If you’re looking for feedback on a workflow, you can record a video and ask the LLM for feedback on how to improve. Lastly, this longer context will also enable models to recall more of a conversation with a user, allowing for greater personalization across a range of applications.
Agents
I’d be remiss if I didn’t talk about agents, which seems to be the trendiest AI term of the latter half of 2024. Despite its popularity, people seem to have trouble agreeing on a definition. For this conversation, I’ll define agents as LLMs can operate independently for some period of time to accomplish a goal.
Agents enable LLMs to specialize in given tasks, greatly improving their quality. For example, if you ask a single model to write a story, it will do a decent job. However, if you have a team of agents: one for planning, another for character development, and yet others for writing and editing, you’ll get much richer results.
While companies are still figuring out how to make the best use of agents, they are starting to be integrated in a range of software, from Microsoft Office to code editors.
AI Code Assistants
AI Code Assistants now do so much more than answer questions or make simple suggestions. As much as I’ve been using GenAI offerings from a range of companies over the years, the recent releases from companies including Cursor, Codeium, Replit, and Microsoft make me feel like I’m using some magical incantation to create working code.

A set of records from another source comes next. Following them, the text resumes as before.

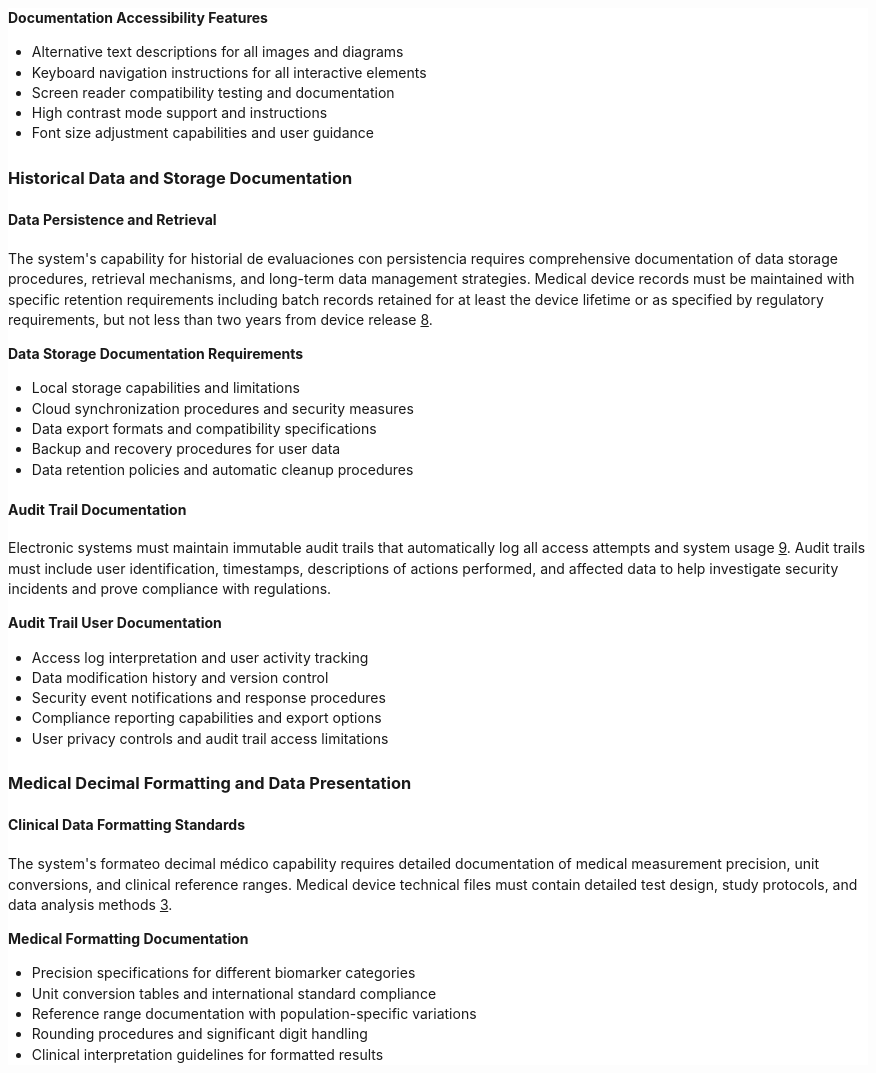 **Documentation Accessibility Features**
- Alternative text descriptions for all images and diagrams
- Keyboard navigation instructions for all interactive elements
- Screen reader compatibility testing and documentation
- High contrast mode support and instructions
- Font size adjustment capabilities and user guidance

### Historical Data and Storage Documentation

#### Data Persistence and Retrieval

The system's capability for historial de evaluaciones con persistencia requires comprehensive documentation of data storage procedures, retrieval mechanisms, and long-term data management strategies. Medical device records must be maintained with specific retention requirements including batch records retained for at least the device lifetime or as specified by regulatory requirements, but not less than two years from device release [8](https://hardcoreqms.com/13485/medical-device-records/).

**Data Storage Documentation Requirements**
- Local storage capabilities and limitations
- Cloud synchronization procedures and security measures
- Data export formats and compatibility specifications
- Backup and recovery procedures for user data
- Data retention policies and automatic cleanup procedures

#### Audit Trail Documentation

Electronic systems must maintain immutable audit trails that automatically log all access attempts and system usage [9](https://www.censinet.com/perspectives/hipaa-compliance-and-biometric-data-in-clinical-apps). Audit trails must include user identification, timestamps, descriptions of actions performed, and affected data to help investigate security incidents and prove compliance with regulations.

**Audit Trail User Documentation**
- Access log interpretation and user activity tracking
- Data modification history and version control
- Security event notifications and response procedures
- Compliance reporting capabilities and export options
- User privacy controls and audit trail access limitations

### Medical Decimal Formatting and Data Presentation

#### Clinical Data Formatting Standards

The system's formateo decimal médico capability requires detailed documentation of medical measurement precision, unit conversions, and clinical reference ranges. Medical device technical files must contain detailed test design, study protocols, and data analysis methods [3](https://simplerqms.com/medical-device-technical-file/).

**Medical Formatting Documentation**
- Precision specifications for different biomarker categories
- Unit conversion tables and international standard compliance
- Reference range documentation with population-specific variations
- Rounding procedures and significant digit handling
- Clinical interpretation guidelines for formatted results
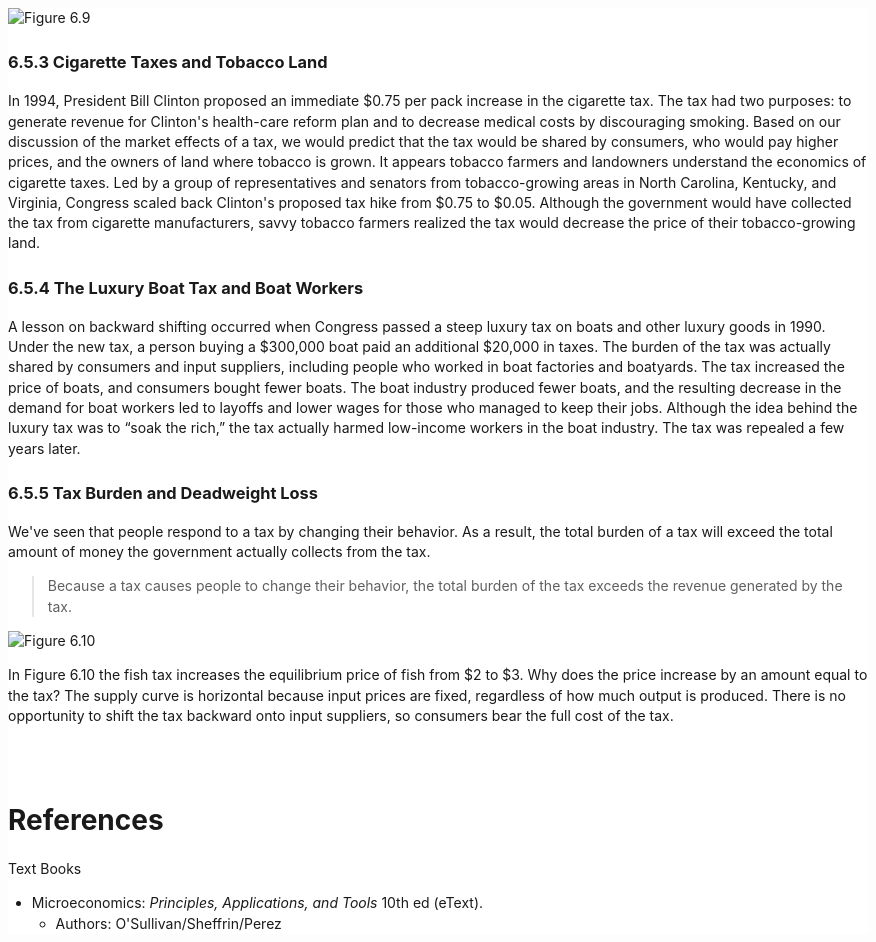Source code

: ![Figure 6.9](file:../../../../files/spring-2020/ECON-121/ch-6/ch-6_Figure_6.9.png)

### 6.5.3 Cigarette Taxes and Tobacco Land

In 1994, President Bill Clinton proposed an immediate $0.75 per pack increase in
the cigarette tax. The tax had two purposes: to generate revenue for Clinton's
health-care reform plan and to decrease medical costs by discouraging smoking.
Based on our discussion of the market effects of a tax, we would predict that
the tax would be shared by consumers, who would pay higher prices, and the
owners of land where tobacco is grown. It appears tobacco farmers and landowners
understand the economics of cigarette taxes. Led by a group of representatives
and senators from tobacco-growing areas in North Carolina, Kentucky, and
Virginia, Congress scaled back Clinton's proposed tax hike from $0.75 to $0.05.
Although the government would have collected the tax from cigarette
manufacturers, savvy tobacco farmers realized the tax would decrease the price
of their tobacco-growing land.

### 6.5.4 The Luxury Boat Tax and Boat Workers

A lesson on backward shifting occurred when Congress passed a steep luxury tax
on boats and other luxury goods in 1990.  Under the new tax, a person buying a
$300,000 boat paid an additional $20,000 in taxes. The burden of the tax was
actually shared by consumers and input suppliers, including people who worked in
boat factories and boatyards. The tax increased the price of boats, and
consumers bought fewer boats. The boat industry produced fewer boats, and the
resulting decrease in the demand for boat workers led to layoffs and lower wages
for those who managed to keep their jobs.  Although the idea behind the luxury
tax was to “soak the rich,” the tax actually harmed low-income workers in the
boat industry. The tax was repealed a few years later.

### 6.5.5 Tax Burden and Deadweight Loss

We've seen that people respond to a tax by changing their behavior. As a result,
the total burden of a tax will exceed the total amount of money the government
actually collects from the tax.

> Because a tax causes people to change their behavior, the total burden of the
tax exceeds the revenue generated by the tax.

![Figure 6.10](file:../../../../files/spring-2020/ECON-121/ch-6/ch-6_Figure_6.10.png)

In Figure 6.10 the fish tax increases the equilibrium price of fish from $2 to
$3. Why does the price increase by an amount equal to the tax? The supply curve
is horizontal because input prices are fixed, regardless of how much output is
produced. There is no opportunity to shift the tax backward onto input
suppliers, so consumers bear the full cost of the tax.

<br>

# References

Text Books

  - Microeconomics: _Principles, Applications, and Tools_ 10th ed (eText).
    * Authors: O'Sullivan/Sheffrin/Perez

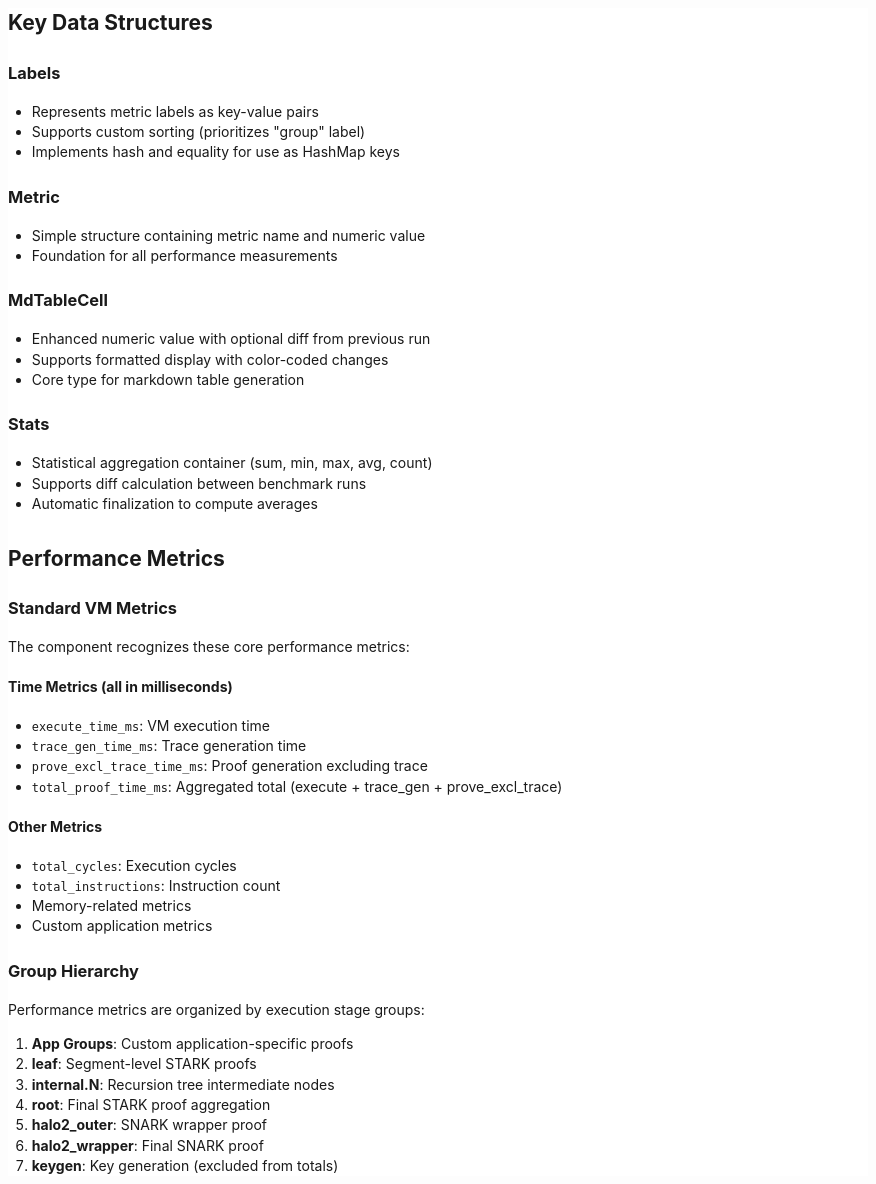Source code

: ## Key Data Structures

### Labels
- Represents metric labels as key-value pairs
- Supports custom sorting (prioritizes "group" label)
- Implements hash and equality for use as HashMap keys

### Metric
- Simple structure containing metric name and numeric value
- Foundation for all performance measurements

### MdTableCell
- Enhanced numeric value with optional diff from previous run
- Supports formatted display with color-coded changes
- Core type for markdown table generation

### Stats
- Statistical aggregation container (sum, min, max, avg, count)
- Supports diff calculation between benchmark runs
- Automatic finalization to compute averages

## Performance Metrics

### Standard VM Metrics
The component recognizes these core performance metrics:

#### Time Metrics (all in milliseconds)
- `execute_time_ms`: VM execution time
- `trace_gen_time_ms`: Trace generation time  
- `prove_excl_trace_time_ms`: Proof generation excluding trace
- `total_proof_time_ms`: Aggregated total (execute + trace_gen + prove_excl_trace)

#### Other Metrics
- `total_cycles`: Execution cycles
- `total_instructions`: Instruction count
- Memory-related metrics
- Custom application metrics

### Group Hierarchy
Performance metrics are organized by execution stage groups:

1. **App Groups**: Custom application-specific proofs
2. **leaf**: Segment-level STARK proofs
3. **internal.N**: Recursion tree intermediate nodes
4. **root**: Final STARK proof aggregation
5. **halo2_outer**: SNARK wrapper proof
6. **halo2_wrapper**: Final SNARK proof
7. **keygen**: Key generation (excluded from totals)
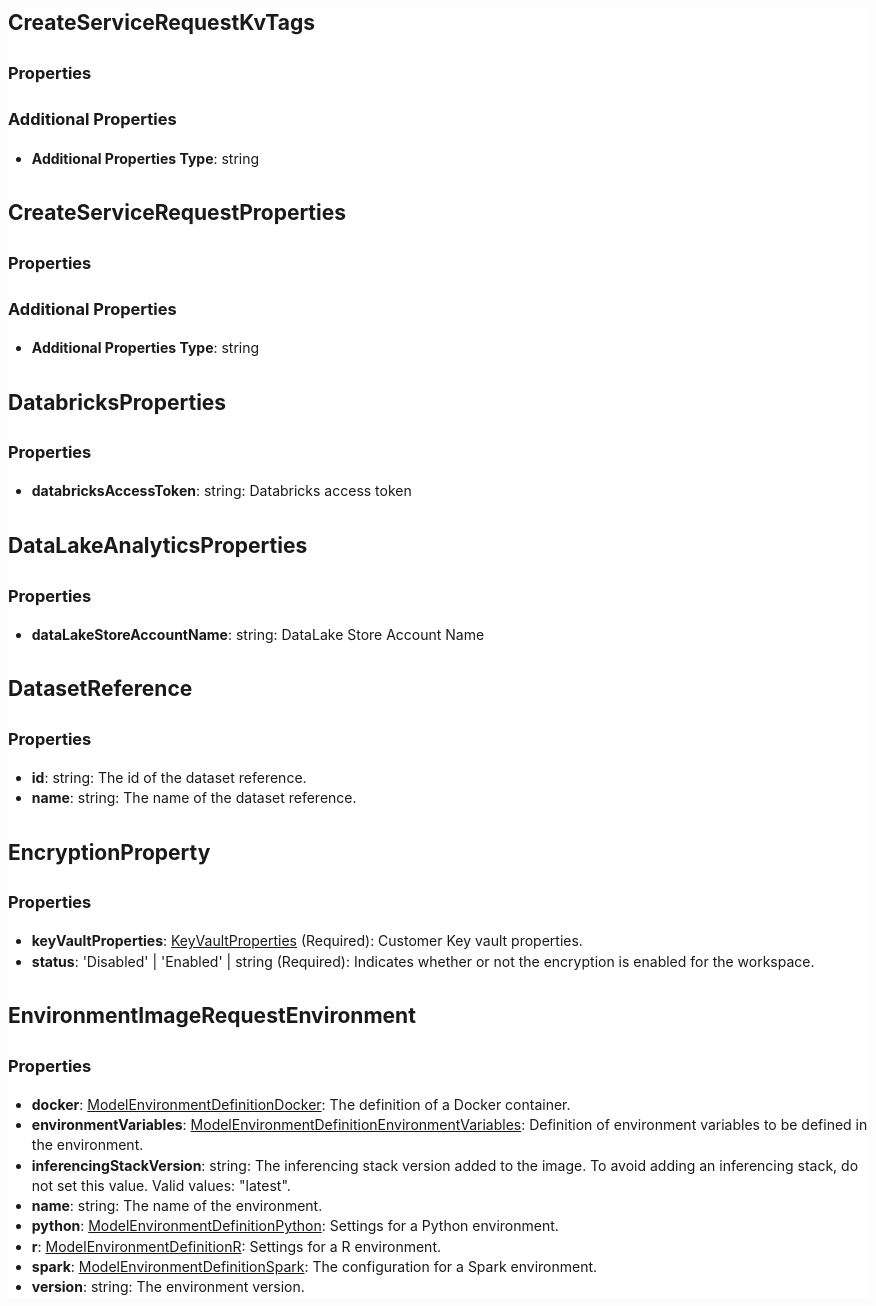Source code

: ## CreateServiceRequestKvTags
### Properties
### Additional Properties
* **Additional Properties Type**: string

## CreateServiceRequestProperties
### Properties
### Additional Properties
* **Additional Properties Type**: string

## DatabricksProperties
### Properties
* **databricksAccessToken**: string: Databricks access token

## DataLakeAnalyticsProperties
### Properties
* **dataLakeStoreAccountName**: string: DataLake Store Account Name

## DatasetReference
### Properties
* **id**: string: The id of the dataset reference.
* **name**: string: The name of the dataset reference.

## EncryptionProperty
### Properties
* **keyVaultProperties**: [KeyVaultProperties](#keyvaultproperties) (Required): Customer Key vault properties.
* **status**: 'Disabled' | 'Enabled' | string (Required): Indicates whether or not the encryption is enabled for the workspace.

## EnvironmentImageRequestEnvironment
### Properties
* **docker**: [ModelEnvironmentDefinitionDocker](#modelenvironmentdefinitiondocker): The definition of a Docker container.
* **environmentVariables**: [ModelEnvironmentDefinitionEnvironmentVariables](#modelenvironmentdefinitionenvironmentvariables): Definition of environment variables to be defined in the environment.
* **inferencingStackVersion**: string: The inferencing stack version added to the image. To avoid adding an inferencing stack, do not set this value. Valid values: "latest".
* **name**: string: The name of the environment.
* **python**: [ModelEnvironmentDefinitionPython](#modelenvironmentdefinitionpython): Settings for a Python environment.
* **r**: [ModelEnvironmentDefinitionR](#modelenvironmentdefinitionr): Settings for a R environment.
* **spark**: [ModelEnvironmentDefinitionSpark](#modelenvironmentdefinitionspark): The configuration for a Spark environment.
* **version**: string: The environment version.
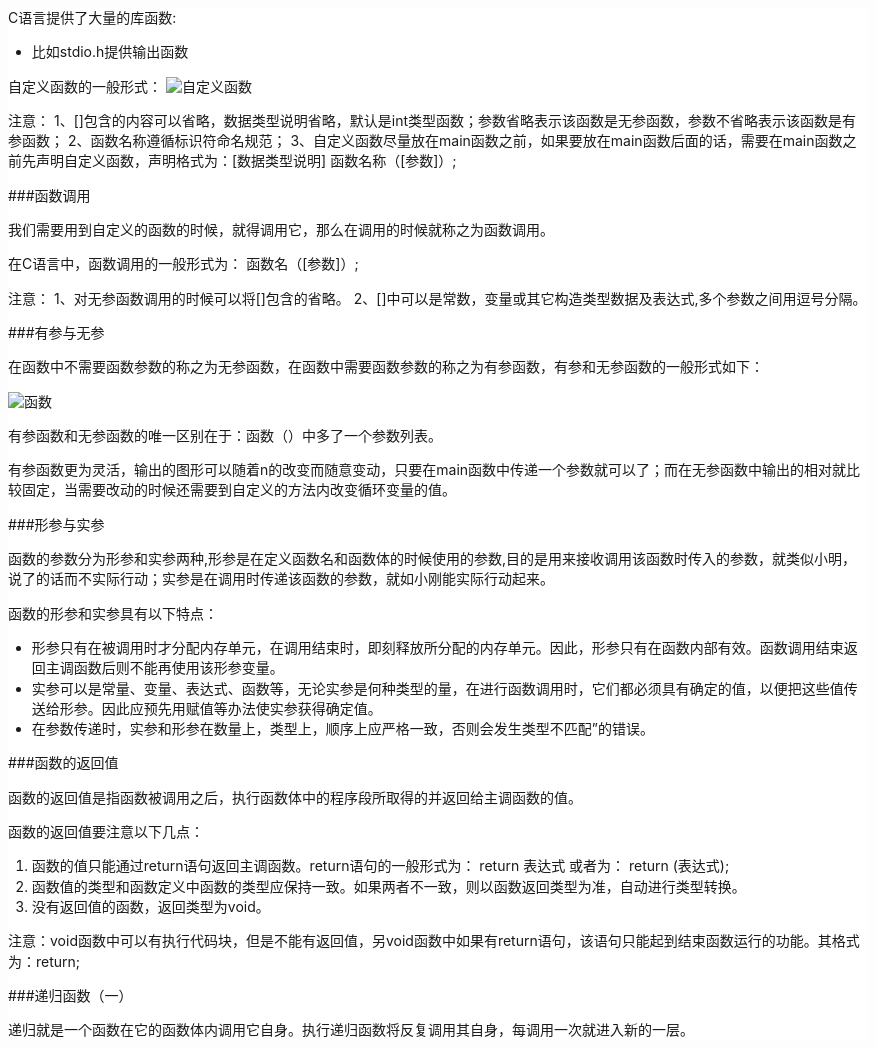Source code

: C语言提供了大量的库函数:
- 比如stdio.h提供输出函数

自定义函数的一般形式：
![自定义函数](http://upload-images.jianshu.io/upload_images/1779926-4ed0d7bada6b9c22.jpg?imageMogr2/auto-orient/strip%7CimageView2/2/w/1240)

注意：
1、[]包含的内容可以省略，数据类型说明省略，默认是int类型函数；参数省略表示该函数是无参函数，参数不省略表示该函数是有参函数；
2、函数名称遵循标识符命名规范；
3、自定义函数尽量放在main函数之前，如果要放在main函数后面的话，需要在main函数之前先声明自定义函数，声明格式为：[数据类型说明] 函数名称（[参数]）;


###函数调用

我们需要用到自定义的函数的时候，就得调用它，那么在调用的时候就称之为函数调用。

在C语言中，函数调用的一般形式为：
 		函数名（[参数]）; 

注意：
1、对无参函数调用的时候可以将[]包含的省略。
2、[]中可以是常数，变量或其它构造类型数据及表达式,多个参数之间用逗号分隔。


###有参与无参

在函数中不需要函数参数的称之为无参函数，在函数中需要函数参数的称之为有参函数，有参和无参函数的一般形式如下：

![函数](http://upload-images.jianshu.io/upload_images/1779926-cf2927f9775d1efc.jpg?imageMogr2/auto-orient/strip%7CimageView2/2/w/1240)

有参函数和无参函数的唯一区别在于：函数（）中多了一个参数列表。

有参函数更为灵活，输出的图形可以随着n的改变而随意变动，只要在main函数中传递一个参数就可以了；而在无参函数中输出的相对就比较固定，当需要改动的时候还需要到自定义的方法内改变循环变量的值。

###形参与实参

函数的参数分为形参和实参两种,形参是在定义函数名和函数体的时候使用的参数,目的是用来接收调用该函数时传入的参数，就类似小明，说了的话而不实际行动；实参是在调用时传递该函数的参数，就如小刚能实际行动起来。

函数的形参和实参具有以下特点：

- 形参只有在被调用时才分配内存单元，在调用结束时，即刻释放所分配的内存单元。因此，形参只有在函数内部有效。函数调用结束返回主调函数后则不能再使用该形参变量。
- 实参可以是常量、变量、表达式、函数等，无论实参是何种类型的量，在进行函数调用时，它们都必须具有确定的值，以便把这些值传送给形参。因此应预先用赋值等办法使实参获得确定值。
- 在参数传递时，实参和形参在数量上，类型上，顺序上应严格一致，否则会发生类型不匹配”的错误。

###函数的返回值

函数的返回值是指函数被调用之后，执行函数体中的程序段所取得的并返回给主调函数的值。

函数的返回值要注意以下几点：

1. 函数的值只能通过return语句返回主调函数。return语句的一般形式为：
    return 表达式   或者为：  return (表达式);
2. 函数值的类型和函数定义中函数的类型应保持一致。如果两者不一致，则以函数返回类型为准，自动进行类型转换。
3. 没有返回值的函数，返回类型为void。

注意：void函数中可以有执行代码块，但是不能有返回值，另void函数中如果有return语句，该语句只能起到结束函数运行的功能。其格式为：return;

###递归函数（一）

递归就是一个函数在它的函数体内调用它自身。执行递归函数将反复调用其自身，每调用一次就进入新的一层。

In minutes people can create working apps, using just natural language, that lead to real productivity gains. If you have some programming experience and a little more time, you can create nearly production-ready apps. In my experience I’m easily 3x-5x more productive than I otherwise would be, especially since I’m not coding daily.
Computer Use
Until recently, LLMs have been restricted to chat apps and interacting with tools via APIs. However, Anthropic (one of OpenAI’s biggest competitors), announced computer use in November 2024. It’s rumored that OpenAI will announce similar features soon and many startups are working on this.
Computer use enables LLMs to interact with computers and the web like a human would, by moving the mouse and typing in search boxes. This greatly increases their possible utility, but also the corresponding risk. When combined with agents, an LLM enabled with computer use could set off “on its own” to perform tasks on the web, such as going to a search engine to search for a document, download the document, summarize it for you, and create a visualization to explain it.
People are just beginning to explore how to make use of this new functionality in a safe way, but it opens a world of possibilities as we look ahead to 2025.
Conclusion
At Redhorse we are exploring how to use these tools to improve our internal operations as well as better support our customers. By using these tools on a daily basis, we are able to provide better advice and real solutions, ranging from more insightful analytics to more efficient software development.
In a future blog post I’ll turn my attention to what I think 2025 holds for AI and the use cases those developments will enable.